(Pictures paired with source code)
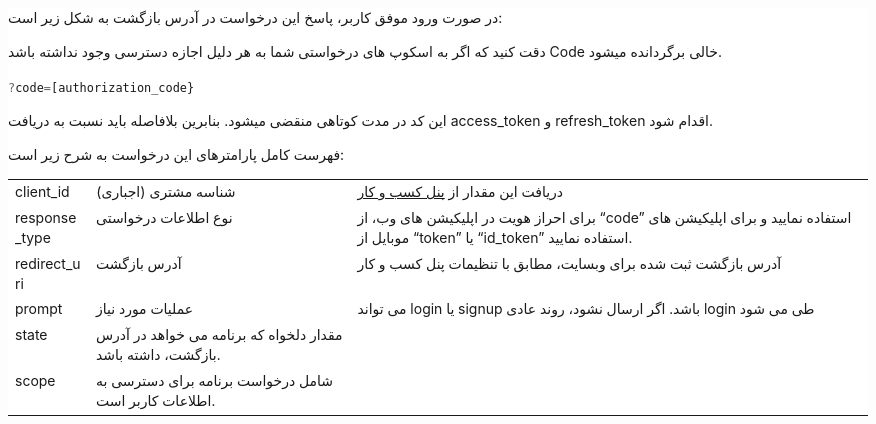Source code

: در صورت ورود موفق کاربر، پاسخ این درخواست در آدرس بازگشت به شکل زیر است:


دقت کنید که اگر به اسکوپ های درخواستی شما به هر دلیل اجازه دسترسی وجود نداشته باشد Code خالی برگردانده میشود.


``` javascript
?code=[authorization_code}

```

این کد در مدت کوتاهی منقضی میشود. بنابرین بلافاصله باید نسبت به دریافت access_token و refresh_token اقدام شود.

فهرست کامل پارامترهای این درخواست به شرح زیر است:

<table class="table table-bordered">
    <tbody>
        <tr>
            <td>
                client_id</td>
            <td>
                شناسه مشتری (اجباری)</td>
            <td>
                دریافت این مقدار از&nbsp;<a
                    href="https://docs.pod.ir/document/business-keys-manage">پنل کسب و کار</a>
            </td>
        </tr>
        <tr>
            <td>
                response_type</td>
            <td>
                نوع اطلاعات درخواستی</td>
            <td>
                برای احراز هویت در اپلیکیشن های وب، از “code” استفاده نمایید و برای اپلیکیشن های
                موبایل از “token” یا “id_token” استفاده نمایید.</td>
        </tr>
        <tr>
            <td>
                redirect_uri</td>
            <td>
                آدرس بازگشت</td>
            <td>
                آدرس بازگشت ثبت شده برای وبسایت، مطابق با تنظیمات پنل کسب و کار</td>
        </tr>
        <tr>
            <td>
                prompt</td>
            <td>
                عملیات مورد نیاز</td>
            <td>
                می تواند login یا signup باشد. اگر ارسال نشود، روند عادی login طی می شود</td>
        </tr>
        <tr>
            <td>
                state</td>
            <td>
                مقدار دلخواه که برنامه می خواهد در آدرس بازگشت، داشته باشد.</td>
            <td>
                &nbsp;</td>
        </tr>
        <tr>
            <td>
                scope</td>
            <td>
                شامل درخواست برنامه برای دسترسی به اطلاعات کاربر است.</td>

[REQUIREMENT] Show all lines in the records above that hold "دسترسی".

[YOUR RESPONSE]
دقت کنید که اگر به اسکوپ های درخواستی شما به هر دلیل اجازه دسترسی وجود نداشته باشد Code خالی برگردانده میشود.
                شامل درخواست برنامه برای دسترسی به اطلاعات کاربر است.</td>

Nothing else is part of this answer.